Sawsan Abdalla Osman lässt sich keine Opferrolle aufdrücken. Abends, wenn die Temperaturen auf erträgliche 35 Grad fallen, backt sie mit ihrer Nachbarin die für El Geneina typischen Biskuits in einem uralten Blechofen, den sie an eine Gasflasche anschliesst. «Die Biskuits machen mich glücklich. Sie erinnern mich an die guten Zeiten in Sudan.»

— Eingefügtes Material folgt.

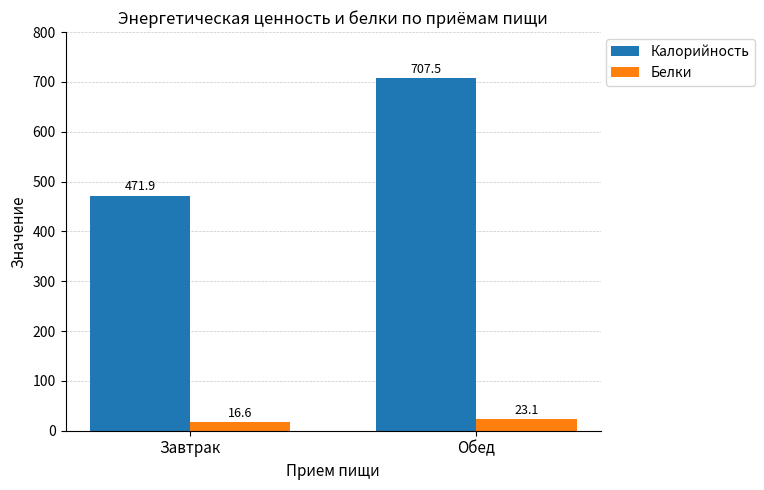

Which category has the highest value across all series?

Обед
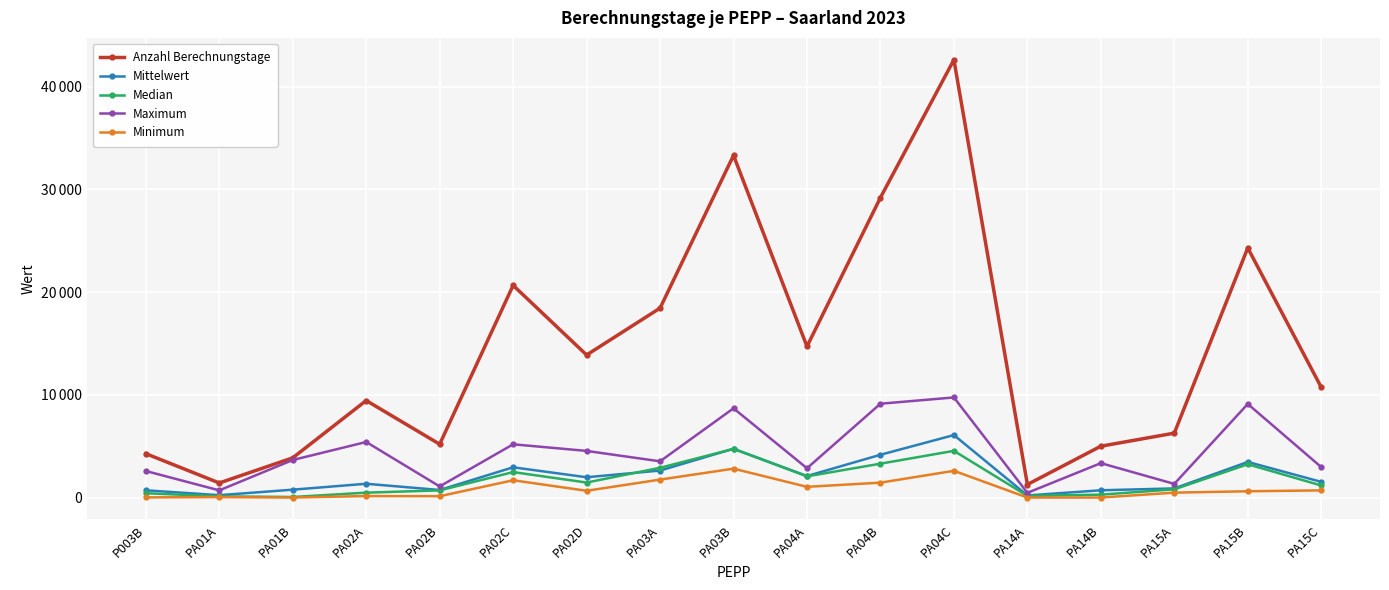

True or false: Anzahl Berechnungstage has a value of 34567.9 at PA15B.

False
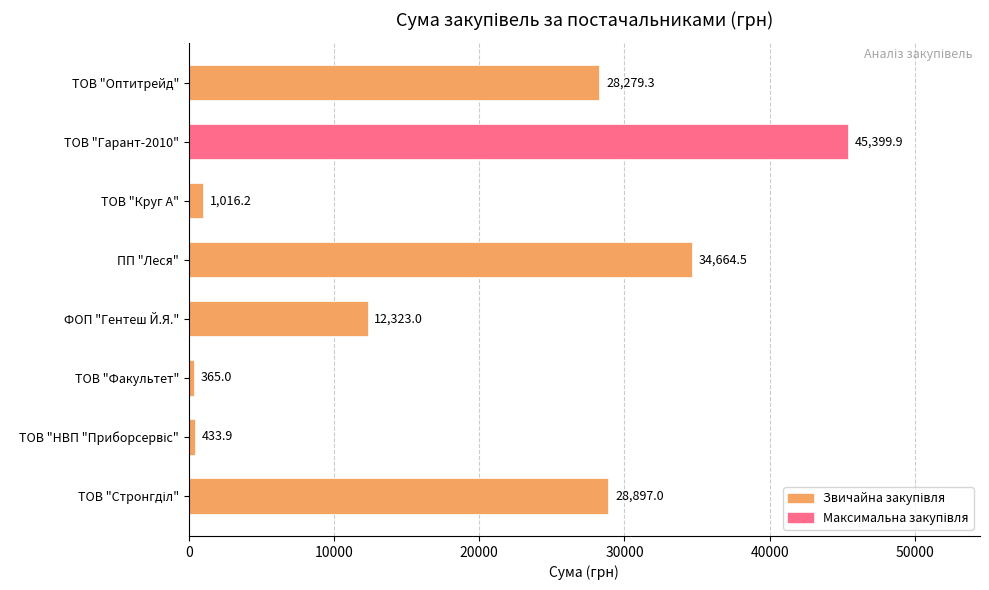

Between ФОП "Гентеш Й.Я." and ПП "Леся", which is larger?

ПП "Леся"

Traum eines Medizinstudiums in Europa

90 Prozent der Menschen im Flüchtlingslager Adré sind Frauen und Kinder. Die meisten von ihnen haben ihre Männer im Krieg verloren. Aber gibt es auch einige junge Männer, die in El Geneina studieren wollten und von den arabischen Milizen Rapid Support Forces angegriffen worden sind.

Moataz Mohammed Osman ist einer von ihnen. Er ist Ende letzten Jahres mit seinen fünf Schwestern, vier Brüdern und seinen Eltern nach Adré geflohen. «Ich habe Schlimmes gesehen», betont er, «vor meinen Augen wurden etliche Männer erschossen. Sie lagen auf dem Boden und niemand durfte ihnen helfen. Das war grausam.»

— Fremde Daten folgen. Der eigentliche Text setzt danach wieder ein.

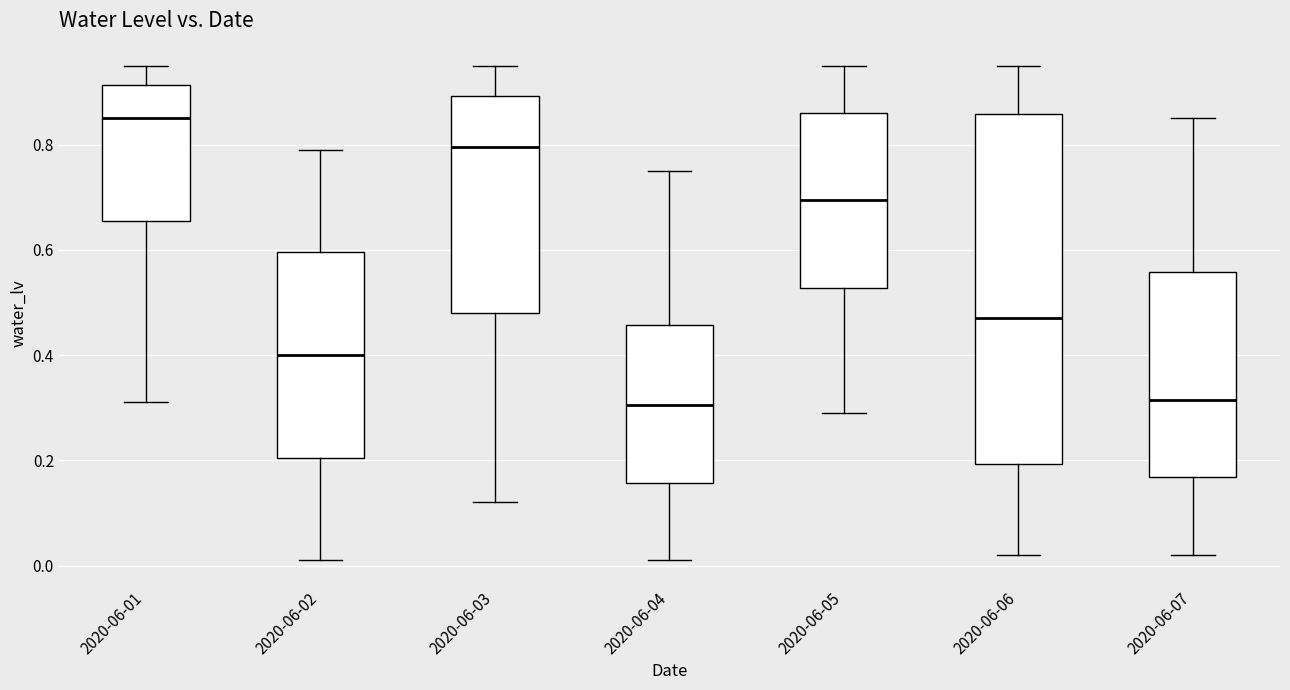

Which box has the highest median line?

2020-06-01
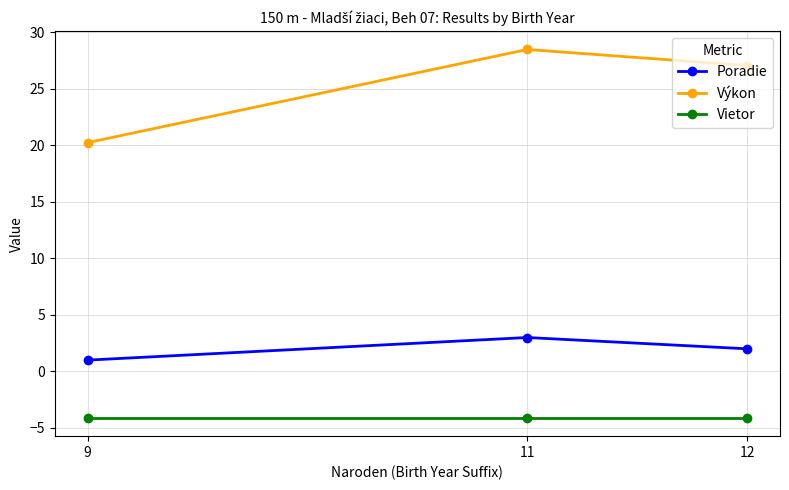

What is the smallest value displayed?

-4.1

Gruppe von Menschen, die auf buntem Teppich draussen zusammensitzt.
Legende: Moataz Mohammed Osman mit seiner Familie Cristina Karrer / SRF

Nach zwei Monaten in Adré schlug er seiner Familie vor, er wolle versuchen, im benachbarten Libyen oder noch besser in Europa Medizin zu studieren. «Ich war der Beste an der Mittelschule und habe hier im Lager bereits ein Praktikum in einer kleinen Klinik machen können. Ich habe keine Angst vor dieser Reise. Man darf nicht so schnell aufgeben, wenn etwas schwierig ist im Leben.»

Das Gepäck voller Bücher

Auf die Frage, was er auf die geplante Reise mitnehme, bringt Moataz Mohammed Osman einen Stapel Lehrbücher zu Physik, Mathematik, Chemie. Diese seien für ihnen das wichtigste überhaupt. Er habe sie schon aus Darfur gerettet und viele andere Gegenstände wie Fotos und Erinnerungsgegenstände zurückgelassen. «Sie sind meine Zukunft. Ohne sie bin ich verloren», betont er. Dass er für die gesamte Reise nur 500 Franken zur Verfügung hat, noch nicht weiss, wo er in Libyen übernachten wird und wie er je nach Europa gelangen wird, stresst ihn nicht. Mit seinen Büchern fühlt er sich sicher.

Mann sitzt in einer Hütte auf einem Stuhl mit Büchern und Papieren auf dem Boden.
Legende: Moataz Mohammed Osman und seine Bücher für Europa. Cristina Karrer / SRF

Er ist nicht der einzige, der sich Richtung Europa aufmachen wird. Wie viele es genau sind, weiss niemand. Doch eines ist sicher: Der Krieg in Sudan, die ethnischen Säuberungen in Darfur, werden sich früher oder später auch auf Europa auswirken.